The AEPD has released guidance on biometric data to help controllers to securely process this data pursuant to the GDPR.
Biometric data may have a significant degree of intrusiveness on the privacy of individuals and, if not properly processed, it may also involve high risks to their rights and freedoms. According to the AEPD, elements such as the techniques used, the definition of the processing itself, its nature, the scope or extent of the processing, its context and, in particular, the purposes that are pursued should be taken into account when assessing the impact of using this technology. In order to support controllers when processing information falling under this category of special data, the Spanish Supervisory Authority has published some guidance providing advice around the criteria used to classify biometric operations . Where a Data Protection Impact Assessment (DPIA) is required, this criteria can also be used for demonstrating the adequacy of a processing operation under the GDPR.
What is biometric data and how it is defined by the GDPR?
The GDPR defines ‘biometric data’ as “personal data resulting from specific technical processing relating to the physical, physiological or behavioural characteristics of a natural person, which allow or confirm the unique identification of that natural person, such as facial images or dactyloscopic data” and it is listed among the special categories of personal data of Article 9 GDPR, meaning that specific conditions need to be met and additional security measures have to be applied in order for the processing to be lawful.
Considering that the biometric data operations are likely to result in a high risk to the rights and freedoms of the individuals involved, it is normally required to perform a DPIA in order to confirm whether the processing is feasible and, should that be the case, identify the mitigation measures that should be implemented.
Biometric data processing techniques should be assessed on a case-by-case basis.

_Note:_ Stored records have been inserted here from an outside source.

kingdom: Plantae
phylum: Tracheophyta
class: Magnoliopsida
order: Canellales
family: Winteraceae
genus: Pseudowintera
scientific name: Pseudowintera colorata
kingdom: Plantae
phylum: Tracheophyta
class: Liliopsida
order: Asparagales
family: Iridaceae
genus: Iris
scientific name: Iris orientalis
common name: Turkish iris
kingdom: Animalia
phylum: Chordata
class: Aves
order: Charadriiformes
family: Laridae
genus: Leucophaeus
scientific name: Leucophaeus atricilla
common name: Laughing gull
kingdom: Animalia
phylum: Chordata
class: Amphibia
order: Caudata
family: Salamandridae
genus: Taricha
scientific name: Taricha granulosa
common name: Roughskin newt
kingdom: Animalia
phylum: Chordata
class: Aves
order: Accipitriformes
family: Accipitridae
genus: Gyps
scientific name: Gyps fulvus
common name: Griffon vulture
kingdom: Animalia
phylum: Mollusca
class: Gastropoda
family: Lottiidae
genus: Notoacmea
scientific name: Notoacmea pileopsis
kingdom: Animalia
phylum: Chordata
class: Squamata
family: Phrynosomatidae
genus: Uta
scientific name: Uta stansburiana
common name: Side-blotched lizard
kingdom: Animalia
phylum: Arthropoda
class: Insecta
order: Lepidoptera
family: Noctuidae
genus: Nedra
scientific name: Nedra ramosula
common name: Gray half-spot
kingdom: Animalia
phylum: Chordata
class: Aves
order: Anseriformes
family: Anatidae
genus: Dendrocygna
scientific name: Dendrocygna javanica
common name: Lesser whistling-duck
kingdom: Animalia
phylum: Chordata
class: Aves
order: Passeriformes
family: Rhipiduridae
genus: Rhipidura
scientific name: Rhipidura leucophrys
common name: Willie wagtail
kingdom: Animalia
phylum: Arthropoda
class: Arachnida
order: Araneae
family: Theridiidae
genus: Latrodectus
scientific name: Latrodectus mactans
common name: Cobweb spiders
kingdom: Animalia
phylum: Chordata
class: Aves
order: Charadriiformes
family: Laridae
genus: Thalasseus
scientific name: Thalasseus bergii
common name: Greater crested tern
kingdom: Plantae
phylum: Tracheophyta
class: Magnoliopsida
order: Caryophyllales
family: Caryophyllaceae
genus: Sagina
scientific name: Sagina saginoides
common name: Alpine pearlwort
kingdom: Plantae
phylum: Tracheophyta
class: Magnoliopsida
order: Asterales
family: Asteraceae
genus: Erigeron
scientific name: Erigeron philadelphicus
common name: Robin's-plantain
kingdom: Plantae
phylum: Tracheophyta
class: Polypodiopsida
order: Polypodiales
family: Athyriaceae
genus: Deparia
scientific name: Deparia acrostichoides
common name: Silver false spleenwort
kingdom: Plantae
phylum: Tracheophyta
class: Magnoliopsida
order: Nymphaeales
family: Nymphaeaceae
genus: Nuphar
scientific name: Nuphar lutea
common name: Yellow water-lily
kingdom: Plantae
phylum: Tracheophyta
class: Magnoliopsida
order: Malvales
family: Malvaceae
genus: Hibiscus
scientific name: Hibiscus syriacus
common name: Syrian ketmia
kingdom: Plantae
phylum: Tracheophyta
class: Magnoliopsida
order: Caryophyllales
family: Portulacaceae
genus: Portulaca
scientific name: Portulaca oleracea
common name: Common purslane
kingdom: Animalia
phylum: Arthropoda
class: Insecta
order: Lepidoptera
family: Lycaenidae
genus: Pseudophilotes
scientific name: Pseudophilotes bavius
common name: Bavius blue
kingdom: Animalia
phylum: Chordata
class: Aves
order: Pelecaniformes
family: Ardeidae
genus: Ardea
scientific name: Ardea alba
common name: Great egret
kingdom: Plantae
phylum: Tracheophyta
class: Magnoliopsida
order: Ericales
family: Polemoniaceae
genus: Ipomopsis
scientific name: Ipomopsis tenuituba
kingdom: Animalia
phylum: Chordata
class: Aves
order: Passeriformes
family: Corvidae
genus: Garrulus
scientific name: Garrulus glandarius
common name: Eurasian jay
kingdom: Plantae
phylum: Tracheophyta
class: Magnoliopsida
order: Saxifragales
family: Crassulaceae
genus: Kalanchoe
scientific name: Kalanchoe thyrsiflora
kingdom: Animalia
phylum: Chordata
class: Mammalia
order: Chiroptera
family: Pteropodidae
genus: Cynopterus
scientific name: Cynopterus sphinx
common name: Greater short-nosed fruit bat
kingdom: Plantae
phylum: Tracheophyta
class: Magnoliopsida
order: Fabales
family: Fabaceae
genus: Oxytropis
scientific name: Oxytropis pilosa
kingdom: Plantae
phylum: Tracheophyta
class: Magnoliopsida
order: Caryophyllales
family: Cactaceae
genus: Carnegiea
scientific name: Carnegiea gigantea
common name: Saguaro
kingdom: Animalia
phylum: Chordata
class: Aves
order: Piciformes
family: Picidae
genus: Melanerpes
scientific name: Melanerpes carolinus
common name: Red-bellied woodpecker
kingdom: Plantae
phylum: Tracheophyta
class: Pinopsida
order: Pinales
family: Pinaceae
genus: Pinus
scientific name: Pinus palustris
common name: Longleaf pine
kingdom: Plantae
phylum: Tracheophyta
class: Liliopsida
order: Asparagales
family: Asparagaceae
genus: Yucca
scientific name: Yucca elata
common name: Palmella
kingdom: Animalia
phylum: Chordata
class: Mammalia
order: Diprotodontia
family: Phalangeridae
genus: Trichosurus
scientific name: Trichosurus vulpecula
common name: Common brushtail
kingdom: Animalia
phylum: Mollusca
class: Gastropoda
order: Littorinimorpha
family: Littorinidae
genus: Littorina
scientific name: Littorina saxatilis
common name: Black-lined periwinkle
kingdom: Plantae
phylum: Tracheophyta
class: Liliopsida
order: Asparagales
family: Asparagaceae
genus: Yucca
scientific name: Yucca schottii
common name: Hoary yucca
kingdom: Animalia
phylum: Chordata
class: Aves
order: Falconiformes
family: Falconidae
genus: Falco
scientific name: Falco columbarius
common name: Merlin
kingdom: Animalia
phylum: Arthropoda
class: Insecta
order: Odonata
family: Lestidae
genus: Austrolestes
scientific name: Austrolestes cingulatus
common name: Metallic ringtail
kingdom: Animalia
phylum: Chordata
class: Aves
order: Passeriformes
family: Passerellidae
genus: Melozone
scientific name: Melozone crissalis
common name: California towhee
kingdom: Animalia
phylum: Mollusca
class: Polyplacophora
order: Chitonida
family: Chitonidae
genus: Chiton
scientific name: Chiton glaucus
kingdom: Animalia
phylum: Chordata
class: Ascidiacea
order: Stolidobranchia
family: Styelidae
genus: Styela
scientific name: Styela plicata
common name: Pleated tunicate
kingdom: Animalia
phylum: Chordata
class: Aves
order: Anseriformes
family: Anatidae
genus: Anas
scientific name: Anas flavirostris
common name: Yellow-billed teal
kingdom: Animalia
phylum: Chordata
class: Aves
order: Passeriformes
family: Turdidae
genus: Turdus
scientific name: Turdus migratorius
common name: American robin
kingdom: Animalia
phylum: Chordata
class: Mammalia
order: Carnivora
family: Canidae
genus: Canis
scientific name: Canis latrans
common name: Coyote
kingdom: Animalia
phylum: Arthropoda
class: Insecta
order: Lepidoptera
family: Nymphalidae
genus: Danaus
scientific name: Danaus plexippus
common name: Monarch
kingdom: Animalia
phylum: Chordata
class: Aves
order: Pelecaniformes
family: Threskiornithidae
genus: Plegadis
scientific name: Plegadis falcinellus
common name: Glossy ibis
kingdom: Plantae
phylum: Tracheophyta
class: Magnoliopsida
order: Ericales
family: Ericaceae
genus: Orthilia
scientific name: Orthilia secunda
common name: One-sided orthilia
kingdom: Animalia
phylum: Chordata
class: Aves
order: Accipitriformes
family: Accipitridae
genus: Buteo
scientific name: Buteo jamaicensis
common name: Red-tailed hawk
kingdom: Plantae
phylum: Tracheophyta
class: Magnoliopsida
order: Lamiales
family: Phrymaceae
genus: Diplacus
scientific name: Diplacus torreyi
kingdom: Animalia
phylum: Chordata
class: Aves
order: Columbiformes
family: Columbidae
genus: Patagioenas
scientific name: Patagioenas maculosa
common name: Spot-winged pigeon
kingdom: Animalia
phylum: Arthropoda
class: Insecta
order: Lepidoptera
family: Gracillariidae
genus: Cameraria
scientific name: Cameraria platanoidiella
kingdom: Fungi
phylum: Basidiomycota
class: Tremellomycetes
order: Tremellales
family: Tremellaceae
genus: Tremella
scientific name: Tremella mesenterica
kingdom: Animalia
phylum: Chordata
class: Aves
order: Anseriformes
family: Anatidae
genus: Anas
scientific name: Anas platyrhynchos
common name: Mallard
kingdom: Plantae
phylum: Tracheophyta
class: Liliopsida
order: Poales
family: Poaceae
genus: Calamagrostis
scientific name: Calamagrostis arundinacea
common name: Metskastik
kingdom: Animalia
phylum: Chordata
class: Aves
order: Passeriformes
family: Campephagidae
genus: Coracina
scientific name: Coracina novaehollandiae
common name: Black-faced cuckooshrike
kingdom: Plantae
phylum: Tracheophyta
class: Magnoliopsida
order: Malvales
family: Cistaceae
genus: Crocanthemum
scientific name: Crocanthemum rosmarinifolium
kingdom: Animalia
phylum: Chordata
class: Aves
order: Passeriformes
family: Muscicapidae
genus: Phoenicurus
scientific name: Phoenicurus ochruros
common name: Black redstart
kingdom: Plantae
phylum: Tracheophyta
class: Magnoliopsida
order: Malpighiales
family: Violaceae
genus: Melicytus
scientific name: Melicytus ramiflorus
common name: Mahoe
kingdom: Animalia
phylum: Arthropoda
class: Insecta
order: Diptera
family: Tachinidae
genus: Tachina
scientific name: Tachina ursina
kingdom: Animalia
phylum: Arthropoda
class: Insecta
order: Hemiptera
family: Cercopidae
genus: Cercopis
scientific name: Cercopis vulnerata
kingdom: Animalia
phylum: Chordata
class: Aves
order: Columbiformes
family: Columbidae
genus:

Whereas some biometric data processing methods require the cooperation of the individual, other techniques make it possible to capture biometric data remotely, without being necessary the involvement of the individual and without the individual’s awareness. The latter are much more intrusive and entail a higher risk to the privacy of the data subjects. Accordingly, the security measures applied in these cases should be reinforced and additional guarantees should be provided, especially in terms of transparency, data minimisation and data protection by design and by default.
The AEPD recommends that any of the different biometric techniques used is assessed according to their adequacy, proportionality and necessity, their purpose, their impact on the rights and freedoms of natural persons and the risks involved, both for the individual and for society. To this end, the AEPD considers that it is appropriate to use classification criteria for biometric operations from a data protection point of view and in relation to the processing in which it is implemented and offers a list that may be useful in typifying biometric operations in this context.
The AEPD points out a list of biometric data processing techniques and criteria.
The AEPD provides a non-exhaustive list of some criteria that may be helpful for sorting biometric data operations and carrying out an analysis of regulatory compliance, necessity and proportionality of the processing, including:
- Purposes of processing;
- Legal framework;
- Scope of processing;
- Human intervention;
- Type of data processed;
- Transparency;
- Degree of user choice;
- Degree of user control;
- Adequacy of the processing operation;
- Data minimisation;
- Suitability and need for biometric operation;
- Implicit collateral effects;
- Potential impact of a data breach;
- Controller’s control over the implementation;
- Context.2
Performing such an analysis will support the controller’s risk management and allow them to comply with their obligations under the GDPR and national law.